MEMÓRIAS DE MARIA
VISÕES DE MARIA
Da série:Memórias da minha rua
(16/03/2012)
A nossa rua era caminho de sua casa. Nossa casa era o local onde ela costumava “bater o ponto”.
Por vezes chegava ofegante, noutras transparecia-se lépida ainda que os seus mais de 70 anos já conspirassem contra aquela altivez.
Trazia consigo sempre um novo assunto,um comentário sobre a situação do país,uma piada, uma lembrança.
Enturmava-se num chimarrão,vez e outra, um cafezinho e depois tomava o rumo da casa deixando o rastro sutil de sua presença.
Foi numa destas idas e vindas que Maria deixou fluir uma de suas memórias.
Permeado de forte emoção, seu relato expressou o que possivelmente tenha sido uma de suas mais belas lembranças:
“Paulina e Adilino – uma história de amor”
Era um casal de idosos vivendo na linha da pobreza.Tinham-se, apenas, um ao outro.

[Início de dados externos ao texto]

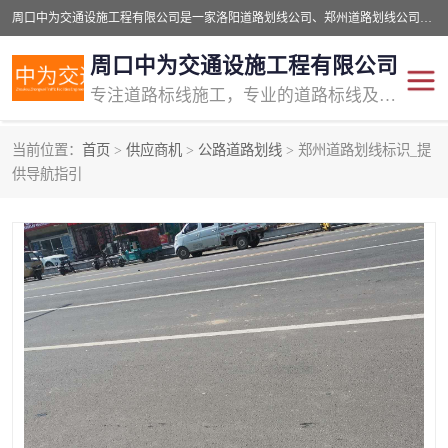
周口中为交通设施工程有限公司是一家洛阳道路划线公司、郑州道路划线公司、平顶山道路车位划线公司、开封车位划线公司、许昌道路车位划线公司、漯河道路车位划线公司，公司始终坚持“诚信、匠心、专注”的宗旨；我们的经营理念是：的服务。
周口中为交通设施工程有限公司
专注道路标线施工，专业的道路标线及交通设施施工服务商!
当前位置：
首页
>
供应商机
>
公路道路划线
> 郑州道路划线标识_提
交通道路标线
公路道路划线
供导航指引
道路标线划线
马路标线
道路标线
道路划线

Moravam de favor numa casa abandonada e, para sobrevivência, contavam com algumas almas abnegadas que lhes saciavam a fome.
Paulina, encarquilhadinha, rosto sulcado de rugas onde o carvão do fogo de chão costumava hospedar-se.Um lenço amarrado à cabeça , miúdez nos passos que arrastavam-se e um sorriso perene, brotado da boca com poucos dentes.

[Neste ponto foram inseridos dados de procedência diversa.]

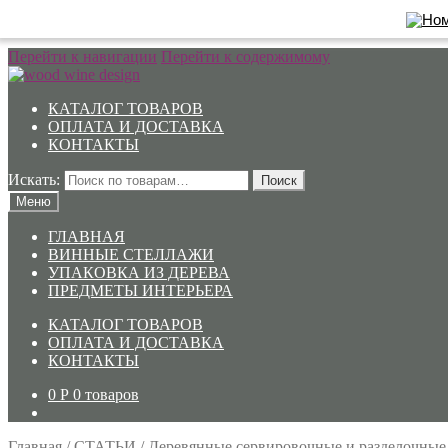
Перейти к навигации
Перейти к содержимому
КАТАЛОГ ТОВАРОВ
ОПЛАТА И ДОСТАВКА
КОНТАКТЫ
Искать:
Поиск
Меню
ГЛАВНАЯ
ВИННЫЕ СТЕЛЛАЖИ
УПАКОВКА ИЗ ДЕРЕВА
ПРЕДМЕТЫ ИНТЕРЬЕРА
КАТАЛОГ ТОВАРОВ
ОПЛАТА И ДОСТАВКА
КОНТАКТЫ
0
Р
0 товаров
Главная
/
СТАТЬИ
/
Деревянные сервировочные и разделочные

Cativante ! Apesar das mazelas que direcionavam-lhe a existência.
Adilino não era muito diferente. Arrastava ainda mais pesadamente os passos, precisando para equilibrar-se, do apoio de uma bengala .
Ao romper do dia,rumavam em direção à uma leiteria onde potes de coalhada ,farinha de milho e marmelada lhes eram servidos.
Feita a primeira (e talvez única) refeição do dia o casal retornava para o seu abrigo, cruzando pela campina ao redor de um riacho.
****************************************************
A CENA :
[ Primavera. sol tecendo cores na manhã ]
Maria,num intervalo de aulas (era professora) por conta de seu vício fumava um cigarrinho ao lado de fora da escola.
[ Fumaça desenhando arabescos pelo ar ]
Maria em devaneios , sorvendo a beleza fresca da coxilha não muito distante de seu campo de visão.
Eis que de repente...
Dois miúdos pontinhos vão cerzindo a paz verdejante do campo.
[ Ipês e margaridas lhes abrem passagem ]
Paulina e Adilino cumprindo o rotineiro caminho da volta.
Saciados, alinhavam a campina no desbotado de suas presenças.
Maria, cigarro em punho, Atenta ao cenário .
Uma tragada, um ligeiro suspiro e turbilhão de idéias varando-lhe a cabeça.
Compadecida do casal traça-lhe , em pensamentos ,os rumos que desejaria tivessem seguido aquelas vidas.
[ A vida seria tão perfeita caso seguissem nossos roteiros ]
Alheios aos pensamentos da mestra, segue o par desfrutando os melindres coloridos da manhã.
[ Cerca aramada à beira do riacho ]
Paulina , acocorada,tenta cruzar entre os fios de arame.
Adilino a repreende.
Num gesto de cavalheirismo, repleto de romantismo, força a abertura dos fios,dá a mão à sua dama e a conduz para o outro lado do riacho.
Não satisfeito,colhe um punhado de margaridas brancas,pousa com delicadeza algumas flores atrás da orelha de sua consorte e ,numa breve reverência,entrega-lhe o ramalhete das demais.
Esta o segura contra o peito , dá-lhe a mão e tomam o rumo de seu paradeiro.
Na manhã lavada de sol,a poeira da estrada os faz personagens quase surreais que se vão evanescendo lentamente.
A mestra pisoteia a chêpa contra o chão.
Marejados olhos embaçam-lhe a manhã de primavera e o coração abre-se em cofre de uma relíquia guardada com carinho pelo resto de sua vida.
A sutileza de um gesto tão singelo delineando a força do amor que supera agruras e sofrimentos e faz agigantar-se os corações humanos.